Given problem ▸
Print every line of the records below word for word, leaving out the pictures.
***** Data lines
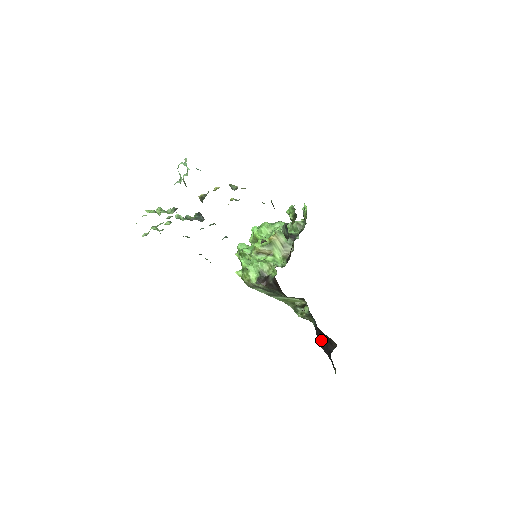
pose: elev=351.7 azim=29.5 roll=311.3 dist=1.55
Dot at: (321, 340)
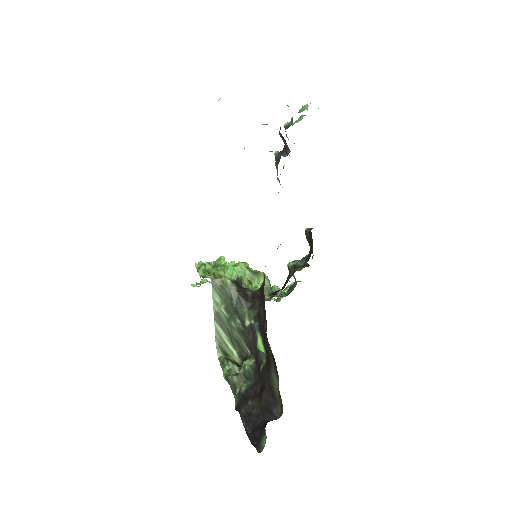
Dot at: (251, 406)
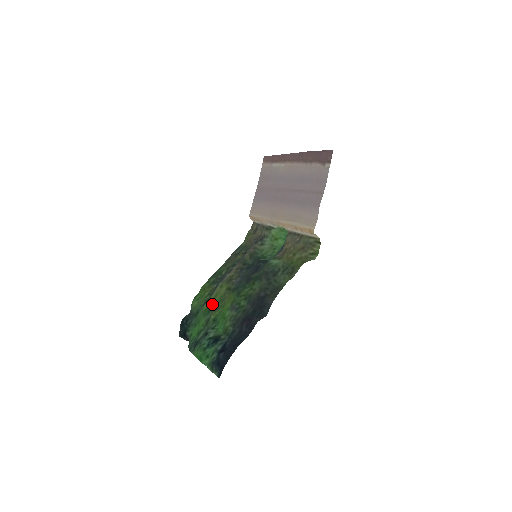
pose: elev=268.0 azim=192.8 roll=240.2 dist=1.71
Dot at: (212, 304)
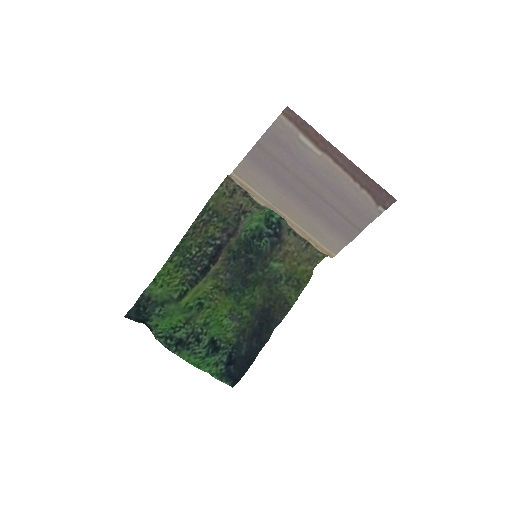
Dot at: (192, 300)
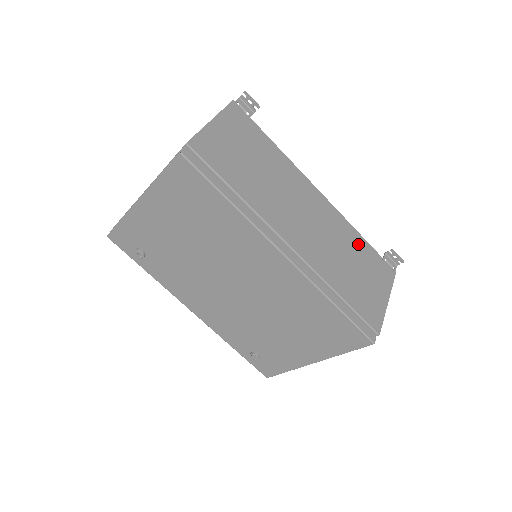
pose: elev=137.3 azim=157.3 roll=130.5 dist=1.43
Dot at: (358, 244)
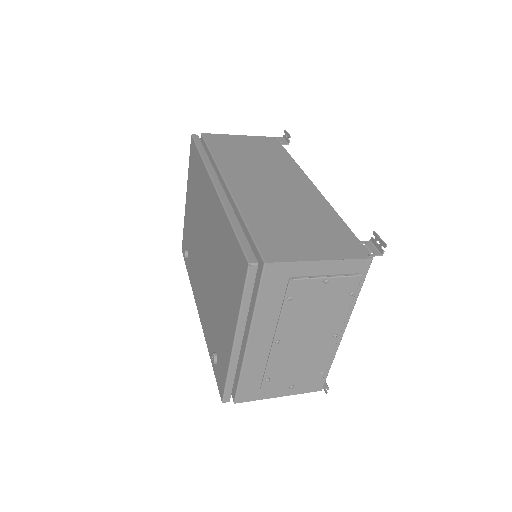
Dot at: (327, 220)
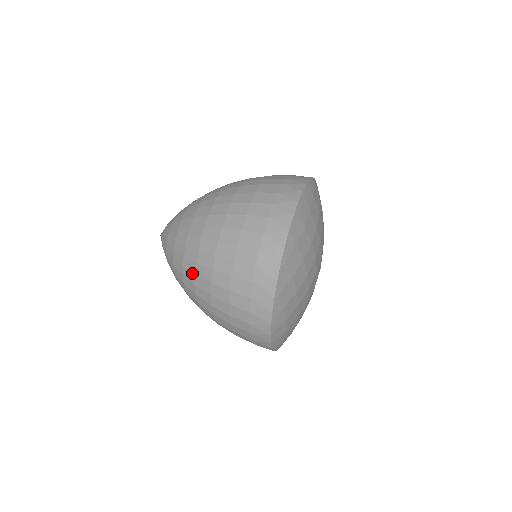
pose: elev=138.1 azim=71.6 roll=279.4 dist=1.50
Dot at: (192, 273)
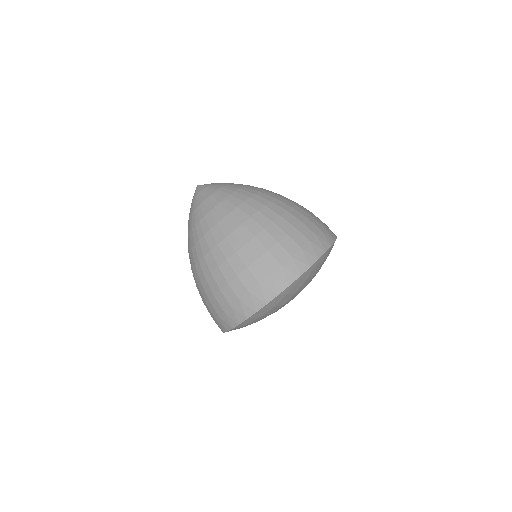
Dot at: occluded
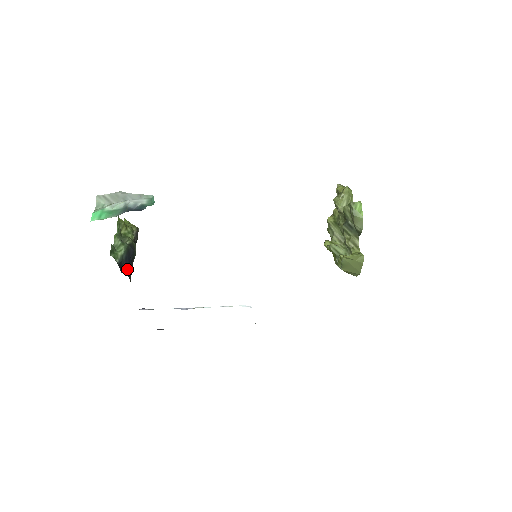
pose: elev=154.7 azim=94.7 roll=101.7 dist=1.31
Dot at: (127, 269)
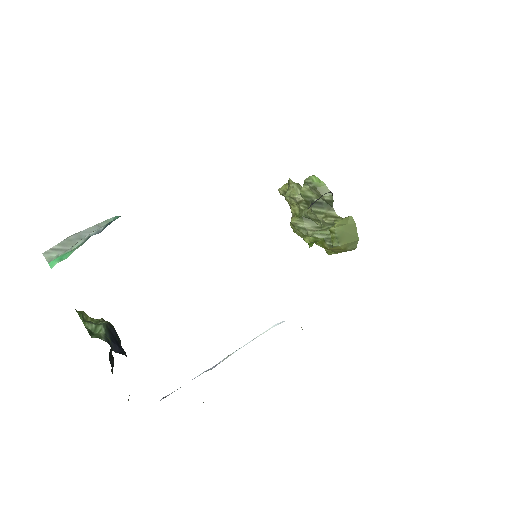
**********
Result ▸
pose: elev=351.7 azim=29.5 roll=311.3 dist=1.55
Dot at: (321, 340)
Dot at: (251, 406)
pose: elev=268.0 azim=192.8 roll=240.2 dist=1.71
Dot at: (212, 304)
Dot at: (192, 300)
pose: elev=137.3 azim=157.3 roll=130.5 dist=1.43
Dot at: (358, 244)
Dot at: (327, 220)
pose: elev=138.1 azim=71.6 roll=279.4 dist=1.50
Dot at: (192, 273)
Dot at: occluded
pose: elev=154.7 azim=94.7 roll=101.7 dist=1.31
Dot at: (127, 269)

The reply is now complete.